その結果、マウスは液体中で呼吸することができ、18時間生き残るたが、二酸化炭素が十分に排出できなかったため、二酸化炭素中毒に陥った。

 1966年、レランド・クラーク とゴランは、食塩水の代わりに、酸素や二酸化炭素がよく溶ける、フルオロカーボン類を使って実験を行った。

 その結果、ほとんどの動物は数週間生き残ったが、その後肺への損傷のため死亡した。なぜ肺に損傷が起きたのかはよくわからなかった。

 パーフルオロカーボンは空気よりも密度・粘度が高いため、呼吸するのにより多くの筋力が必要となる。肺を動かす代わりに肺の中を液体が循環するように装置に工夫を重ねて実験を行った。

 1990年代初頭に行われた実験では、パーフルオロカーボン中でイヌは約2時間生存し、実験後、若干低酸素状態になるが、数日中に正常に戻った。検査したところ、軽い浮腫やいくらかの出血はあったが、初期の実験で見られた肺への損傷は見られなくなった。


 温室効果

 フルオロカーボン (fluorocarbon) とは、フロンガスの一種である。炭素-ハロゲン結合を持つ有機化合物をフロンというが、ハロゲンがフッ素の場合の有機化合物の総称をフルオロカーボンという。

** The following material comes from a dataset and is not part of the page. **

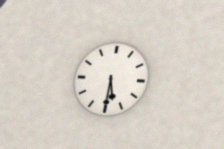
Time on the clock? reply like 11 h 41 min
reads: 5 h 30 min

 化学反応がおきにくく、温度を変化させても安定である。炭化水素の水素原子を全てフッ素原子で置き換えたものはパーフルオロカーボンと呼ばれる。冷蔵庫やエアコンの冷媒や、精密電子部品の洗浄剤などに用いられる。

フロンというとオゾン層破壊の原因であるが、フルオロカーボンにはオゾン層破壊効果はない。オゾン層を破壊するのは塩素を含むフロンで、クロロフルオロカーボンがその一例だ。

 しかし、フロンには温室効果がある。しかも二酸化炭素の温室効果を「1」とした場合、フルオロカーボンの1つであるトリフルオロメタンでは「11,700」つまり温室効果は11,700倍もあるのだ。ちなみにメタンは「21」つまり21倍である。


 実用段階

 2009年現在、動物実験だけでなく、人への応用も可能になっている。パーフルオロカーボンのような液体を通して、肺で呼吸する方法を「液体呼吸」という。

 しかし、現在「液体呼吸」が使われるのは、未熟児の治療や、火事などによる重度の肺の負傷の治療などに使われるのが主である。

 1996年ニューヨーク州立大学のコリン・リーチらによる研究では、13人の呼吸窮迫症候群を持ち人工呼吸器がつけられている未熟児に対して試験が行われた。この乳児たちは肺が表面張力によってつぶれるのを防ぐ界面活性物質を生成することができないため死の危険にさらされていた。

 また、肺を膨らませる人工呼吸器では、重く恒久的な肺への損傷を受ける危険もあった。そこで、肺をパーフルブロンで満たすことによって肺胞を広げ、呼吸を可能にする試みがなされた。より低い圧力で肺が膨らまされ、より効率的に、低い負荷で肺を通した血液中への酸素の取り込み・二酸化炭素の放出が起こり、この試みは成功した。

 液体呼吸は医療行為以外には、将来、深海への潜水や宇宙旅行にも応用できる可能性があるとされる。